Short problem 1: Retype the part of the film review between "Clearly cast because" and "in alt-timeline-muddled continuity.", inclusive.
Short problem 2:
Answer these questions using the film review below.
(a) Which actor does the film review say makes a far more impacting villain than Cumberbatch?
(b) Whose cameo does it call entirely superfluous?
(c) Which image does it call "a keeper"?

The opening teaser sequence is marvellously breathless too,
Noel Clarke’s triggering of disaster porn is appropriately apocalyptic, and
Peter Weller provides a far more impacting villain than Cumberbatch. Ah yes.
Clearly cast because he was flavour of the month rather than for any valid
reasons – I recall Lost’s Nestor
Carbonell being rumoured – you’d be hard-pressed to discern what he supposedly
brings to the part. Almost as bad is the slavishness to the core precepts of The Wrath of Khan, to the extent of
featuring an entirely superfluous, and rather annoying because of it, Leonard Nimoy
cameo. About the only way this villain robbing might have been justified would
have been turning expectations on their head and having Khan revealed as a good
guy. Then there’s Chekov’s Tribble (albeit, in the second, rather than first
act, and not that Chekov), the crappily redesigned Klingons (not as crappy as
in Discovery, mind) and the general
sense that this should have been pushing forward rather than embroiling itself
in alt-timeline-muddled continuity.
But rewatching the picture for the first time in a couple of
years, I’m instantly caught up in it; the score is great, the visuals terrific
(the Enterprise rising from the cloud bank is a keeper), the regulars great. In
particular, the sadly-departed Yelchin; even the entirely miscast Pegg scores
on the comic-relief front. It doesn’t make good on the promise of ’09 Star Trek, and indeed undoes a lot of
its good work, but it succeeds as grand, thrilling spectacle.
5. Star Trek: The Motion Picture
(1979)

Information given:

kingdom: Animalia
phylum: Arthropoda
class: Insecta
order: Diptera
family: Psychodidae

==

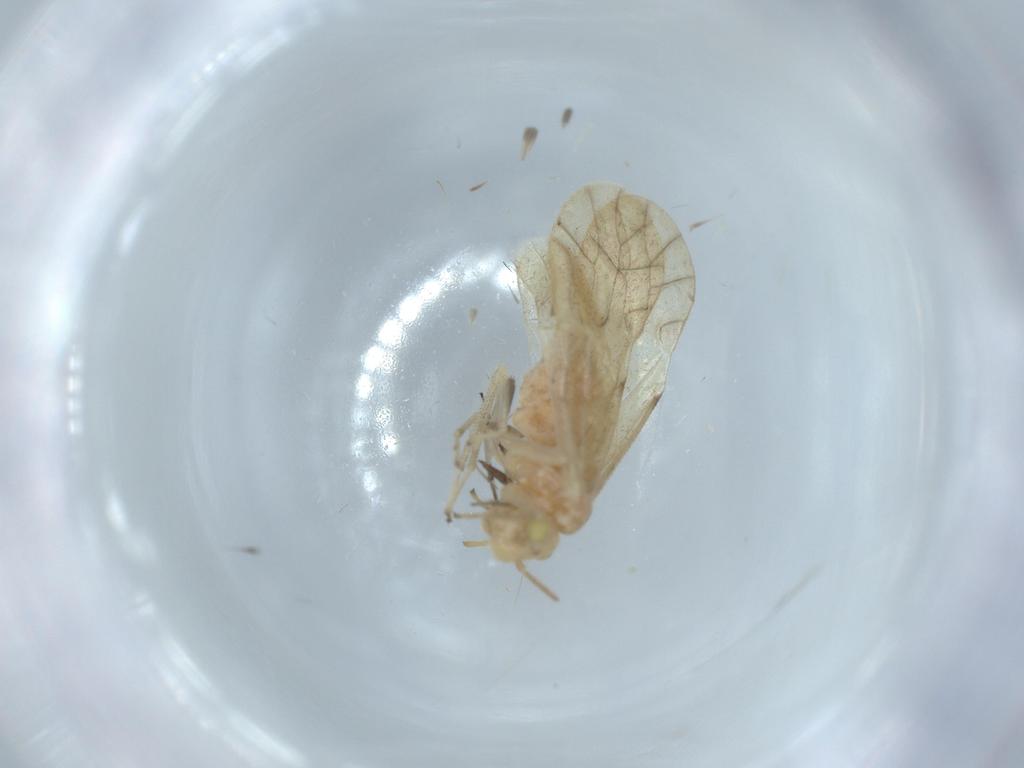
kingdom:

Exercise output 1:
Clearly cast because he was flavour of the month rather than for any valid
reasons – I recall Lost’s Nestor
Carbonell being rumoured – you’d be hard-pressed to discern what he supposedly
brings to the part. Almost as bad is the slavishness to the core precepts of The Wrath of Khan, to the extent of
featuring an entirely superfluous, and rather annoying because of it, Leonard Nimoy
cameo. About the only way this villain robbing might have been justified would
have been turning expectations on their head and having Khan revealed as a good
guy. Then there’s Chekov’s Tribble (albeit, in the second, rather than first
act, and not that Chekov), the crappily redesigned Klingons (not as crappy as
in Discovery, mind) and the general
sense that this should have been pushing forward rather than embroiling itself
in alt-timeline-muddled continuity.

Exercise output 2:
(a) Peter Weller
(b) Leonard Nimoy's
(c) The Enterprise rising from the cloud bank